§ EXERCISE GOAL: Repeat the Game 1 analysis below, starting with "The C’s, meanwhile, had" and going on through "1-of-10 from three.", replacing "emphatically" with "convincingly".

§ SELECTED PASSAGE:
++++++

It’s a recipe for disaster: giving up a good shooting percentage and allowing a lot of offensive rebounds. In Game, the Lakers shot 48.7 percent from the floor and rebounded 12 of their 39 misses—an offensive rebounding rate of about 31 percent. To put that in perspective, only two teams recorded offensive rebounding rates of better than 30 percent this season—Memphis (31.3) and Detroit (30.3).

So Boston, an elite defense, allowed Los Angeles to shoot well and dominate the offensive glass. A good team can win when allowing one of those things to happen, but not both.

How rarely do teams pull off this dubious double against Boston?

Well, the C’s have played 304 games since KG and Ray Allen arrived in Boston. In a totally unscientific data dive, I decided to see how often in those 304 games a Boston opponent has hit at least 48 percent from the floor and collected 10 or more offensive rebounds.

Here’s what I found:

It has happened 17 times in the regular season, according to Basketball-Reference. Boston’s record: 5-12

And it has happened seven times in the playoffs. Boston’s record: 1-6.

So that’s 24 games out of 304—or about 8 percent of all Celtics games over the last three seasons. And as you can see, Boston is now 6-18 in those 24 games.

The Los Angeles Lakers accomplished something unusual last night in decimating Boston’s defense with their shooting and their rebounding, with much of the latter built on aggressive dribble penetration from Kobe, Jordan Farmar and others.

Some other nuggets:

• The Basketball-Reference data shows how sharply Boston’s defense declined during the 2010 regular season. Of those 17 games mentioned above, 10 happened in the 2009-10 season, meaning opponents did the 48 percent/10 offensive rebound thing in just seven games combined over the prior two regular seasons.

• Before the series, Brian Robb highlighted the fact that the Lakers held opponents to 32.8 percent shooting on threes this season, the lowest mark in the league. The Suns, the most accurate three-point shooting team in the NBA, shot almost exactly 33 percent in six games against LA’s defense in the Western Conference Finals.

The C’s, meanwhile, had been hitting their threes coming into this series. They hit 41 percent against the Magic and 38.4 percent overall for the playoffs—the best mark of all post-season teams.

The three-point battle would clearly be a crucial battleground in the Finals, and the Lakers won it emphatically in Game 1; Boston hit just 1-of-10 from three.

How unusual is that?

In those same 304 games since the KG and Ray trades, Boston has it 0 or 1 three-pointers in seven regular-season games and five post-season games, according to Basketball-Reference. That’s 12 total games, which represents just 2.3 percent of all Boston games over the last three seasons.

Again: Some very unusual things happened in Game 1. In order for Boston to get back in this series, all of these trends are going to have swing back to the mean—and well beyond it.

++++++

§ RECORDS PROVIDED:
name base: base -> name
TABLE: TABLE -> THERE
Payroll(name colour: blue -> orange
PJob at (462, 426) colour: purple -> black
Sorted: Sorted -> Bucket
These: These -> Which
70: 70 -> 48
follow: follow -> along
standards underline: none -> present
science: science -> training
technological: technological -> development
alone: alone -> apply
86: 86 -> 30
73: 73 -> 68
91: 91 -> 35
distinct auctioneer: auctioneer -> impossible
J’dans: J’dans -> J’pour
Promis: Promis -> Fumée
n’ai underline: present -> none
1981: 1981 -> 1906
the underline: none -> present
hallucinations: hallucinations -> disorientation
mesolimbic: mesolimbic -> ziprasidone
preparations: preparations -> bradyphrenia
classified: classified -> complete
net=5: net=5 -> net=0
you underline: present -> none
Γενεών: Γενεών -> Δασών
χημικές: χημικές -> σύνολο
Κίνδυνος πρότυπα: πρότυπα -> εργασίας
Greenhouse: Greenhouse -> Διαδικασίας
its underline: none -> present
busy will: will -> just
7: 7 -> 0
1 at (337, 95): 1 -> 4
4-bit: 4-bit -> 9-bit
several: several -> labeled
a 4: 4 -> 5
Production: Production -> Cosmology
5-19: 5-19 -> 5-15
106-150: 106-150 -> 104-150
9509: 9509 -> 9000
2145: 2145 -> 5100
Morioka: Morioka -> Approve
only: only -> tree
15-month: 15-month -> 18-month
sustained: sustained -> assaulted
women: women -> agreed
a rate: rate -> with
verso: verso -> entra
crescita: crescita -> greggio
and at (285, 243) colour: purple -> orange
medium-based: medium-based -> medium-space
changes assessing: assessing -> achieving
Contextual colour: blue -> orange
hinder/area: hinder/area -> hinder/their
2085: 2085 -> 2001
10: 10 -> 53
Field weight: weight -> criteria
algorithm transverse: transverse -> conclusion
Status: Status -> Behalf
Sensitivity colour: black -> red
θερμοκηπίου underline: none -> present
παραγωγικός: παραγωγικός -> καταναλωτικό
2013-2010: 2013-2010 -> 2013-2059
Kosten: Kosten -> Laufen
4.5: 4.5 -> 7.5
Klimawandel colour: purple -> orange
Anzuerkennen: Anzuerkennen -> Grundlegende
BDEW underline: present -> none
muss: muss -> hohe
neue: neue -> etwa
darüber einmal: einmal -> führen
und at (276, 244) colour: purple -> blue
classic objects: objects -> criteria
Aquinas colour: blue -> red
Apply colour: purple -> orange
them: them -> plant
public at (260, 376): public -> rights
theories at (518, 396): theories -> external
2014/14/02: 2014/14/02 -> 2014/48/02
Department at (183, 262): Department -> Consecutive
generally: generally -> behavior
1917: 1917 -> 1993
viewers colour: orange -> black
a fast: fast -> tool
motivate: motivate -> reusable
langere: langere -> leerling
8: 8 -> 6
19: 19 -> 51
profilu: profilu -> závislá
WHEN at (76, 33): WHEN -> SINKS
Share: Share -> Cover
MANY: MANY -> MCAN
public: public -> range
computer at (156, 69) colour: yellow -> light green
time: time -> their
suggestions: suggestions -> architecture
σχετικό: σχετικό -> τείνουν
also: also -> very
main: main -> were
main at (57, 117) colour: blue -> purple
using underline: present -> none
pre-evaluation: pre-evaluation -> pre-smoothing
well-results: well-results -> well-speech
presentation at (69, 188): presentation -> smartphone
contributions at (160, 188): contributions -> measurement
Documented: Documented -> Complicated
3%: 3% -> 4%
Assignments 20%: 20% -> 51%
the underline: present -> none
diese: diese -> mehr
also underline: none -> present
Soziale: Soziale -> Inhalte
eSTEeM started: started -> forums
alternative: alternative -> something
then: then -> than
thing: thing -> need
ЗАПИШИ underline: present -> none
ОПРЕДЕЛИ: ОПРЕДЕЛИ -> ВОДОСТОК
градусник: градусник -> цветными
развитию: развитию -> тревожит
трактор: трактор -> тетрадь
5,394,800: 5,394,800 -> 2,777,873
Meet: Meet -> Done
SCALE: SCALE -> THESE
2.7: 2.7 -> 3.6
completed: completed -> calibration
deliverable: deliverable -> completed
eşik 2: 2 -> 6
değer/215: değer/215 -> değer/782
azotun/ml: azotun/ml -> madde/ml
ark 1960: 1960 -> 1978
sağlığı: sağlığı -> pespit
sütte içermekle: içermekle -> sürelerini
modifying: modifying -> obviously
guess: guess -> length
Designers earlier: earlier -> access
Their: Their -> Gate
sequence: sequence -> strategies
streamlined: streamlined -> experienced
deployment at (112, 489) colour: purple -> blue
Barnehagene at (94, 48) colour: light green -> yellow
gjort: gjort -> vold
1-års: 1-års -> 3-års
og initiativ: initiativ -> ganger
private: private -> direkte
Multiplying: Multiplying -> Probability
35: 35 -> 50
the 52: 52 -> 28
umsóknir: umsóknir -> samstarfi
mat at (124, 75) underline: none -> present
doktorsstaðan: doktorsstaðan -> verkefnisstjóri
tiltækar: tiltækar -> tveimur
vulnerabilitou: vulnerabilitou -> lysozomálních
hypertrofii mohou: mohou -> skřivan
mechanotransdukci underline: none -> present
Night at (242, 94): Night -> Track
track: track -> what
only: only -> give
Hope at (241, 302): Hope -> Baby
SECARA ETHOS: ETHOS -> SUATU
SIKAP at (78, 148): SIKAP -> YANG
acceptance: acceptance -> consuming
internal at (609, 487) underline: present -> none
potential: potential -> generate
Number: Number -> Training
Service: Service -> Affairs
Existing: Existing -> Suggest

++++++

§ THE RESPONSE:
The C’s, meanwhile, had been hitting their threes coming into this series. They hit 41 percent against the Magic and 38.4 percent overall for the playoffs—the best mark of all post-season teams.

The three-point battle would clearly be a crucial battleground in the Finals, and the Lakers won it convincingly in Game 1; Boston hit just 1-of-10 from three.